40 Arousal and Cognitive Dissonance
Dissonance and the pill (Cooper & Zanna, 1974) Procedure Subjects were asked to write a counter-attitudinal essay banning all speakers on campus Either an illusion of high choice or low choice Given a pill – told will be arousing, have no effect, or be relaxing (really a placebo) Examine attitude change

41 Dissonance and the Pill
Dissonance and the pill (Cooper & Zanna, 1974)

42 Self-Perception Theory
When unsure of our attitudes, we infer them by observing our behaviour. Examples, listening to country music channel (no one forcing me) Social Embodiment Overjustification Effect

43 Social Embodiment Recent theorizing on embodiment suggest there is a close relationship between bodily feedback and higher cognitions. They assuming that actions and body movements can directly influence our thoughts and attitudes. For example, if we are evaluating cartoons when we holding a pen with a mouth that grins rather than a circular mouth, we will find the cartoons funnier. Likewise, if we are evaluating Chinese ideographs when we are pulling up on a table (upward flex) compared to when we are pushing down on a table (downward extend), we will like the object more.

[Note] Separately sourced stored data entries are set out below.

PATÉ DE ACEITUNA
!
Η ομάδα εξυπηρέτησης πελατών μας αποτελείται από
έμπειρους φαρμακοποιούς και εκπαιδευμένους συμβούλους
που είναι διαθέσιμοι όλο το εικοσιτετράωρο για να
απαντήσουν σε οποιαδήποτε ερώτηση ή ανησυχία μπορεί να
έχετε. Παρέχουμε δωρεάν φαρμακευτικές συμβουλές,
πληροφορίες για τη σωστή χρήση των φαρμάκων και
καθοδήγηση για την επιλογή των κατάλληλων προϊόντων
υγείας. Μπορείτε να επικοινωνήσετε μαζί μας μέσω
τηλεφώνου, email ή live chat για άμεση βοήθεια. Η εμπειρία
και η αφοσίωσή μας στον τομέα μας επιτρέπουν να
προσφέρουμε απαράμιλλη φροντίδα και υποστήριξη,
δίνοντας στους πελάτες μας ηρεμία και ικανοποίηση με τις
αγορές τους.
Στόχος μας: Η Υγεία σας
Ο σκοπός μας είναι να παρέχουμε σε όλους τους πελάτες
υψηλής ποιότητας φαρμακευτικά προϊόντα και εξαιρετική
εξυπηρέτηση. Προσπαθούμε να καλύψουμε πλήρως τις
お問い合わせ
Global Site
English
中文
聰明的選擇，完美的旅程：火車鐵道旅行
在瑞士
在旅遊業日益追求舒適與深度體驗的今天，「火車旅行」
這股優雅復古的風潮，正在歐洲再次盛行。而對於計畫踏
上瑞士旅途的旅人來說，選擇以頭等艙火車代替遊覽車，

The feedback from our body influences our attitudes.

44 Overjustification effect
“The result of paying people to do what they already like doing,” may make the task less intrinsically motivated and less likely to occur. This effect occurs when someone offers an unnecessary reward beforehand in an effort to control behaviour.

45 Overjustification effect Deci (1971)
Procedure Monitored participants who are initially allowed to play with puzzles. - ½ subjects paid to solve puzzles ½ not paid Next removed all rewards for the paid group. Monitored who continued to work on the puzzle

46 Overjustification effect Deci (1971)
Amount of Time played with puzzles

47 Overjustification Effect (Self-Perception Theory)
Getting paid for something you want to do. Getting paid for doing puzzles when you like solving puzzles. No dissonance here – I like solving puzzles and I am solving puzzles. My attitude and my behaviour are consistent. However, self-perceptions may lead people to believe that by receiving an unnecessary reward for the behaviour they may not really like the task so much - - that they are just doing it for the money. They believe that the reason they are behaving like they are is because of extrinsic rather than intrinsic motivations.

48 Underjustification Effect (Cognitive Dissonance Theory)
Getting paid for something you don’t want to do. Getting paid to tell someone that a task is fun when your real attitude is that it is a boring task. Dissonance is that your behaviour and your attitudes are not consistent. Why am I telling this person it is a fun task when it is really boring – it can’t be because of the money ($1), it wasn’t enough to make me act that way, I must really like the task.